The neighbor's beautiful Dogwood tree.  Dogwoods have always been a favorite of mine.  Beautiful flowers in spring, and beautiful umbrella like canopy in summer.  Just...nice.



The Rose bushes are starting to put on blooms here and there.  Can't wait for the big display in a couple of weeks!  This is one of the Pink Drifts I purchased last year.


And now to the Butterfly Garden in the back yard.  I just purchased this White False Indigo Baptisia alba last year.  I had a blue one and moved it last year, and it doesn't appear to have come back.  I think I'll replace it.  I just love the blooms and the foliage.  Neat native plants that can put up with heat and drought.



The Columbines are still blooming their little hearts out!


Another purchase from last year!  I'm so glad all of these plants made it, considering the very hot and dry summer we had last year.  I bought this peach colored Foxglove Digitalis from Santa Rosa Gardens.

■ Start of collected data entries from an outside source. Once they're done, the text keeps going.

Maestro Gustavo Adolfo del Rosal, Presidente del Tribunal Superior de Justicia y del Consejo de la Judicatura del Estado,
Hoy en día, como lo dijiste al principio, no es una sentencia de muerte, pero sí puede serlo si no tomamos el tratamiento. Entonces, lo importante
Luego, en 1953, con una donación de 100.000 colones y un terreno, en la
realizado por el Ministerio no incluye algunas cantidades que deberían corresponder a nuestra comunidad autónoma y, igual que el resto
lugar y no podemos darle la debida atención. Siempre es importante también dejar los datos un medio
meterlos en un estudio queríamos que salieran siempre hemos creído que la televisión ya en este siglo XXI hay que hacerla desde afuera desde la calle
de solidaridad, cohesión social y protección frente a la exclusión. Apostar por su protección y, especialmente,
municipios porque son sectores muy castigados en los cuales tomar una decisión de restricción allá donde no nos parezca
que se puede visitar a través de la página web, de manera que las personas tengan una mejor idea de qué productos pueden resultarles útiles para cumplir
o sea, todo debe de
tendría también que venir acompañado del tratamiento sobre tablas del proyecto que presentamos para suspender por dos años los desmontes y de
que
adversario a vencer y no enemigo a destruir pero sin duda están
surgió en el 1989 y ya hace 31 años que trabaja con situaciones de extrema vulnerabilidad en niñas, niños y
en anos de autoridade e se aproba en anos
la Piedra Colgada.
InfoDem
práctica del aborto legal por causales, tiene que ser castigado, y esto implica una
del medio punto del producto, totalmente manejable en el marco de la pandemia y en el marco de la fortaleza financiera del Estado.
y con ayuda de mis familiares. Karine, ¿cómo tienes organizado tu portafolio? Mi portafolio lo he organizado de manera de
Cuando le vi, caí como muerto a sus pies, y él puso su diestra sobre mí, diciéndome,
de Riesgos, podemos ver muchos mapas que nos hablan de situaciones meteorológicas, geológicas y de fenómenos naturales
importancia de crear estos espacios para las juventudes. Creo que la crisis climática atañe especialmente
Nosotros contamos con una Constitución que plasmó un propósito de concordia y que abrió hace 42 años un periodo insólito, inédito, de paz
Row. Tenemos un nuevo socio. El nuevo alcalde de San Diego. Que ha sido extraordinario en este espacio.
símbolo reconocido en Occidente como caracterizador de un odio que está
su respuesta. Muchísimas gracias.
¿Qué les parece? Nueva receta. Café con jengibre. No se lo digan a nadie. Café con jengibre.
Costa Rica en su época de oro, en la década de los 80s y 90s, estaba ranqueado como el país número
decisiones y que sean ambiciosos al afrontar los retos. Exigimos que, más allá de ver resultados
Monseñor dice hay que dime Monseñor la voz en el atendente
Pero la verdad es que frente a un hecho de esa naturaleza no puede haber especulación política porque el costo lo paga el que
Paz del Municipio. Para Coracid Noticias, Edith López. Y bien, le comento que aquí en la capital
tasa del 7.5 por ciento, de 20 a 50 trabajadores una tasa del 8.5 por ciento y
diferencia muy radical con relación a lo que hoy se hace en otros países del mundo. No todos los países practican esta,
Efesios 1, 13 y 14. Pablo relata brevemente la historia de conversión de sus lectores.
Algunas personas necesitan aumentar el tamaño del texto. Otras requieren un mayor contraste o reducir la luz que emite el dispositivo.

Blooms of Heuchera 'Vesuvius' and Centaurea Montana (called Bachelor's Buttons or Cornflowers) intermingling.  Of course, I have two of those Heucheras, and the blooms are different colors.  I wonder which one is mismarked.  One of these days I'll look into it.


Pretty blue blooms!



I got a big chunk of these Irises from a friend in trade several years ago.  She may have told me what they're called at the time, but I don't really remember.  They've spread and been divided a few times, and give me lucious blooms in spring.  Just...beautiful!


And here's the progress of the lettuce and my sweet peas in the Veg Garden.  I just recently planted onions, strawberries, and carrots (seeds).  I hope to get some potatoes in the ground soon, although I know it's getting kind of late.  In a "normal" year, I think this time would be ok, but with temperatures already like that of May or June, I'm afraid I may have waited a little too late.  We'll see!